Con la información =
1. En el fragmento sobre VHDL, ¿cómo indica jaimepsantos que se debe escribir el valor asignado a sal en lugar de "zzzzzzzz"?
2. Transcribe del fragmento sobre VHDL el texto desde "Buenos dias, estoy" hasta "lenguaje...agradezco la ayuda....saludos.".

Fragmento =
Oye por que pusiste a+b y a-b si tus entradas se llaman entrada1 y entrada2 ??????


----------



## jaimepsantos

darkcomet dijo:


> if enable='1' then
> sal<="zzzzzzzz";
> end if;


Con mayusculas

sal<="ZZZZZZZZ"


----------



## jaimepsantos

ThaConectted dijo:


> hola pues miren basicamente lo que quiero hacer en realizar
> en vhdl el desarrollo de un contador modulo 10 alguna
> buena aportación?
> 
> y pues de ahi desarrollar otros contadores como le modifico?
> gracias



Este es el codigo de un contador ascendente y/o descente un poco tarde pero aqui esta


		Código:
	

Library IEEE;
use ieee.std_logic_1164.all;
use ieee.std_logic_unsigned.all;

entity count_5 is
port
( clk,ad,reset: in std_logic;--ad es ascendente o descendente
out_data : buffer std_logic_vector (4 downto 0)
);
end count_5;

Architecture func of count_5 is
    begin
        process(clk,reset)
            begin
            if(reset='1') then
                out_data<="00000";
            elsif(clk' event and clk='1') then
                if (ad='0') then
                    out_data <= out_data + '1';
                else
                    out_data <= out_data - '1';
                end if;
            end if;
        end process;
end func;


----------



## dmedina84

Buenos dias, estoy buscando alguien que me informe donde puedo encontrar el codigo VHDL de un *covertidor BCD (8421) a BCD exceso 3*.... pues no se de programacion en este lenguaje...agradezco la ayuda....saludos.

Datos extraídos =
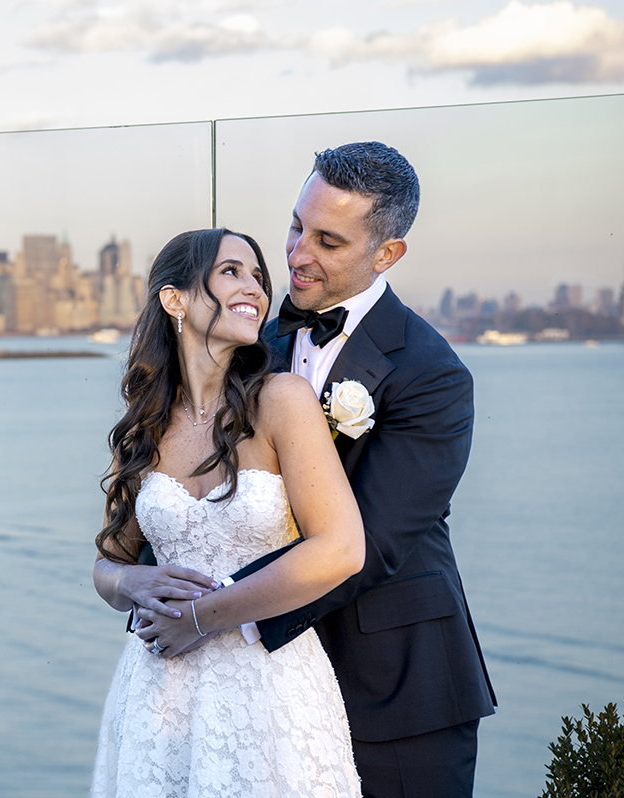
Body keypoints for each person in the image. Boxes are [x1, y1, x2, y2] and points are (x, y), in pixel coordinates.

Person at [118, 142, 497, 798]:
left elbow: (366, 548)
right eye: (295, 226)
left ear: (387, 254)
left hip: (394, 689)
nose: (296, 254)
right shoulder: (251, 342)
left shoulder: (433, 376)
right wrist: (156, 587)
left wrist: (207, 614)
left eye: (327, 240)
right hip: (261, 688)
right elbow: (190, 488)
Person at [91, 227, 365, 797]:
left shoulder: (282, 401)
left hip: (269, 689)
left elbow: (340, 549)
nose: (256, 290)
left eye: (258, 276)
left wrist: (198, 617)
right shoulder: (143, 426)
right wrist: (131, 580)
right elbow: (105, 566)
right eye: (231, 272)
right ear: (175, 300)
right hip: (158, 693)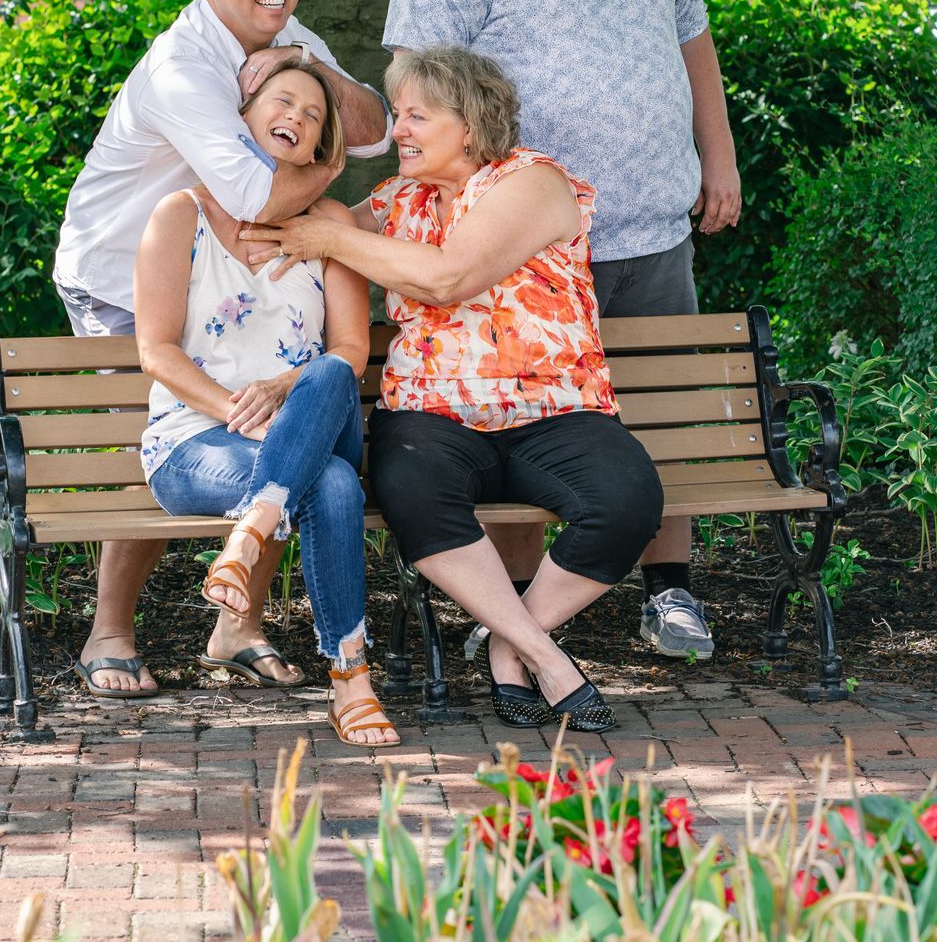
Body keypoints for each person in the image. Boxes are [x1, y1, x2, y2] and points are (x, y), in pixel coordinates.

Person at [380, 0, 739, 660]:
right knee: (525, 417)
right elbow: (416, 76)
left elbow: (693, 43)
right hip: (523, 247)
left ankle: (671, 593)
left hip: (650, 225)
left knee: (661, 415)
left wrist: (719, 157)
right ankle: (512, 615)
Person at [245, 46, 663, 733]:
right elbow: (294, 220)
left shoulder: (531, 181)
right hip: (431, 415)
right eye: (398, 114)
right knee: (411, 489)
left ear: (469, 125)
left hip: (553, 409)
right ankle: (543, 657)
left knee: (626, 500)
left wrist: (330, 236)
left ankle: (510, 640)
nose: (398, 129)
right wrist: (310, 178)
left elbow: (448, 277)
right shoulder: (395, 203)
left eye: (417, 116)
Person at [53, 0, 389, 699]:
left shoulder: (290, 41)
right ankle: (110, 631)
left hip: (251, 269)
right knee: (153, 445)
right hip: (135, 266)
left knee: (283, 412)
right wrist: (328, 158)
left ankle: (235, 623)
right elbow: (250, 193)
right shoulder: (182, 67)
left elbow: (373, 127)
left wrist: (314, 81)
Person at [133, 60, 397, 747]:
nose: (299, 117)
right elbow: (157, 351)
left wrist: (286, 388)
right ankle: (352, 683)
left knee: (330, 374)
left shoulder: (332, 224)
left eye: (315, 117)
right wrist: (235, 409)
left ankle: (255, 525)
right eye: (285, 101)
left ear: (317, 154)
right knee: (332, 484)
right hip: (197, 439)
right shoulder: (178, 215)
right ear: (245, 117)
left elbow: (349, 351)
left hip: (311, 419)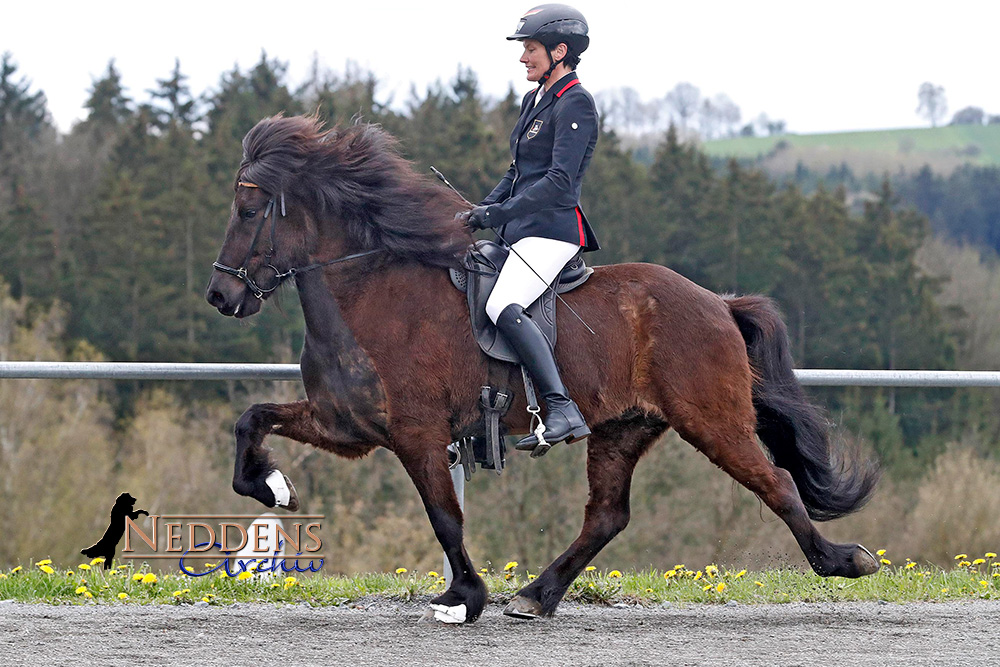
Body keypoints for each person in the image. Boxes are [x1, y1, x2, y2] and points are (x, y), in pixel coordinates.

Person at [460, 4, 600, 454]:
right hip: (519, 230)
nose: (523, 58)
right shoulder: (534, 100)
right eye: (524, 49)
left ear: (560, 51)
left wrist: (496, 216)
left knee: (504, 303)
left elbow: (559, 181)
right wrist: (483, 208)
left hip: (553, 231)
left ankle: (561, 408)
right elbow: (517, 171)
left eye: (532, 49)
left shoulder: (576, 103)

Respuestas por tarea =
1. Con mayúsculas: sal<="ZZZZZZZZ"

2.
Buenos dias, estoy buscando alguien que me informe donde puedo encontrar el codigo VHDL de un *covertidor BCD (8421) a BCD exceso 3*.... pues no se de programacion en este lenguaje...agradezco la ayuda....saludos.